PfastreXML: Propensity scored Reranked FastXML

Himanshu Jain • Yashoteja Prabhu • Manik Varma

The objective in extreme multi-label learning is to learn a classifier that can automatically tag a datapoint with the most relevant subset of labels from an extremely large label space. PfastreXML is an efficient tree ensemble based extreme classifier that can scale to millions of labels. PfastreXML can be trained on most datasets using a desktop/small cluster and can make predictions in milliseconds per test point. PfastreXML improves upon FastXML by optimizing propensity scored nDCG at each tree node and by re-ranking the predicted labels.

Download PfastreXML

This code is made available as is for non-commercial research purposes. Please make sure that you have read the license agreement in LICENSE.doc/pdf. Please do not install or use PfastreXML unless you agree to the terms of the license.

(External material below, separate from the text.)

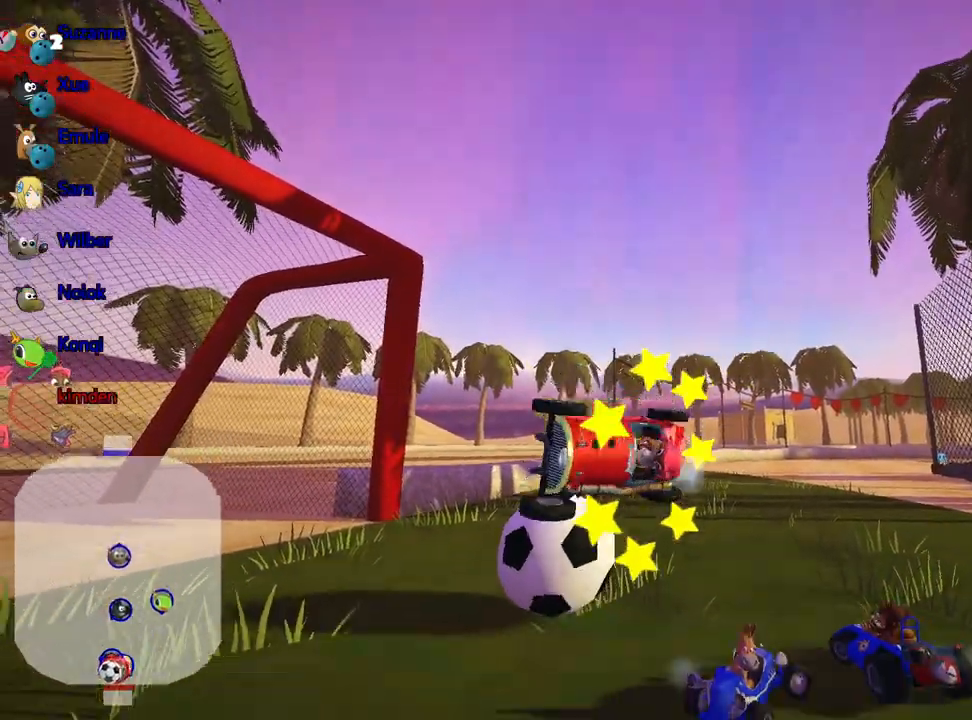
{"keys": ["left", "up"], "events": [[250, "left", "down"]]}
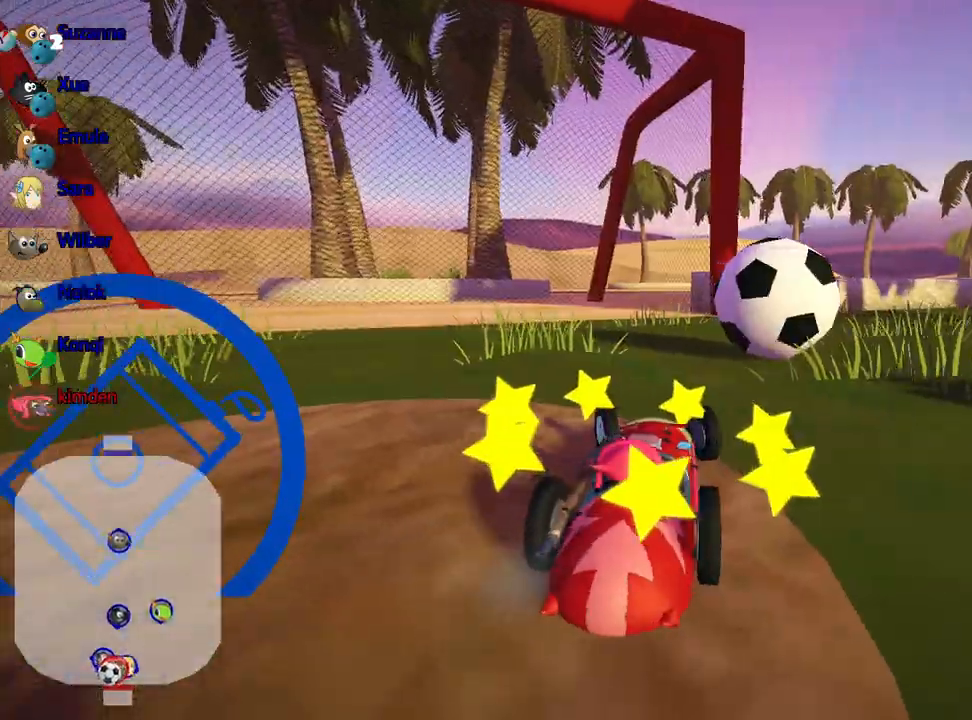
{"keys": ["right", "up"], "events": [[283, "left", "up"], [383, "right", "down"]]}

Download PfastreXML source code in C++ and Matlab as well as precompiled Windows/Linux binaries

The code for PfastreXML is written in C++ and should compile on 64 bit Windows/Linux machines using a C++11 enabled compiler. Matlab wrappers have also been provided with the code. Installation and usage instructions are provided below and in Readme.txt. The default parameters provided in the Usage Section work reasonably on the benchmark datasets in the Extreme Classification Repository.

Please contact Yashoteja Prabhu and Manik Varma if you have any questions or feedback.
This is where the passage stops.